## Work item
Take the data below and filter it for lines containing the word "сайта"; show each line found.

## Page images and extracted text
= = = = =
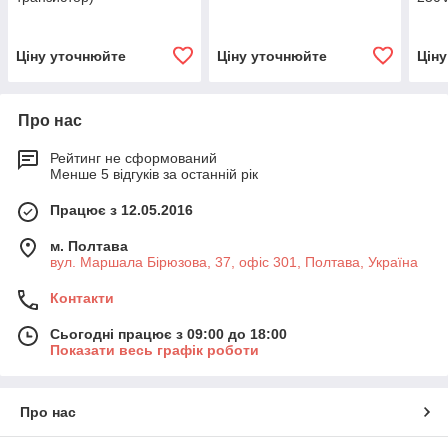
Ціну уточнюйте
Ціну уточнюйте
Цін
Про нас
Рейтинг не сформований
Менше 5 відгуків за останній рік
Працює з 12.05.2016
м. Полтава
вул. Маршала Бірюзова, 37, офіс 301, Полтава, Україна
Контакти
Сьогодні працює з 09:00 до 18:00
Показати весь графік роботи
Про нас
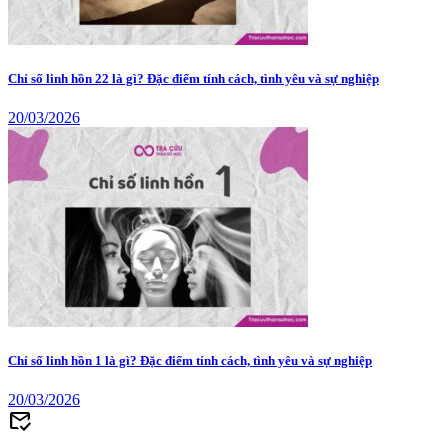
Chỉ số linh hồn 22 là gì? Đặc điểm tính cách, tình yêu và sự nghiệp
20/03/2026
Chỉ số linh hồn 1 là gì? Đặc điểm tính cách, tình yêu và sự nghiệp
20/03/2026
mark_email_read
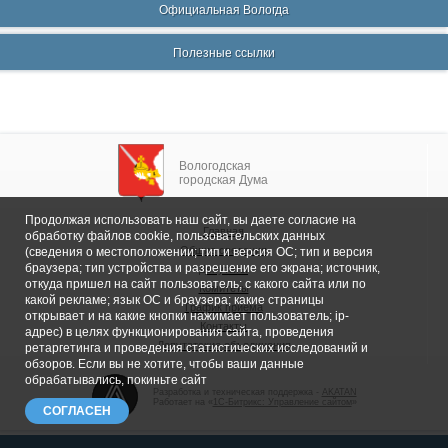
Официальная Вологда
Полезные ссылки
Вологодская
городская Дума
Продолжая использовать наш сайт, вы даете согласие на
Главная
обработку файлов cookie, пользовательских данных
Общие сведения
(сведения о местоположении; тип и версия ОС; тип и версия
браузера; тип устройства и разрешение его экрана; источник,
Депутаты
откуда пришел на сайт пользователь; с какого сайта или по
Комитеты
какой рекламе; язык ОС и браузера; какие страницы
График приема
открывает и на какие кнопки нажимает пользователь; ip-
Контакты
адрес) в целях функционирования сайта, проведения
Депутатские объединения
ретаргетинга и проведения статистических исследований и
обзоров. Если вы не хотите, чтобы ваши данные
обрабатывались, покиньте сайт
Разработка и техническая поддержка -
AKATAN
Работает на «
1С-Битрикс: Управление сайтом
»
СОГЛАСЕН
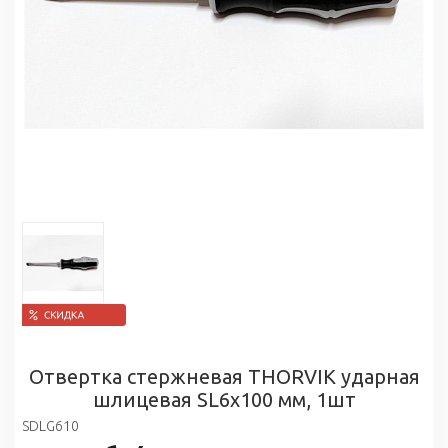
Отвертка стержневая THORVIK ударная
шлицевая SL6х100 мм, 1шт
SDLG610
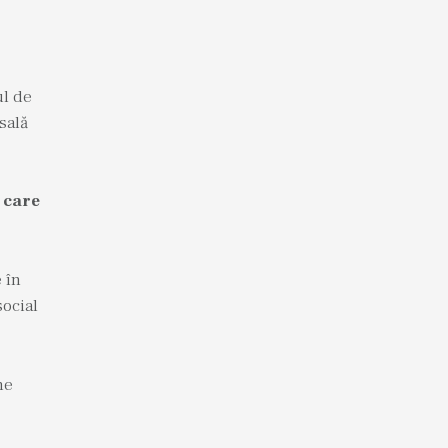
ul de
sală
e care
 în
social
ne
= = = = =
## Answer section
откуда пришел на сайт пользователь; с какого сайта или по
адрес) в целях функционирования сайта, проведения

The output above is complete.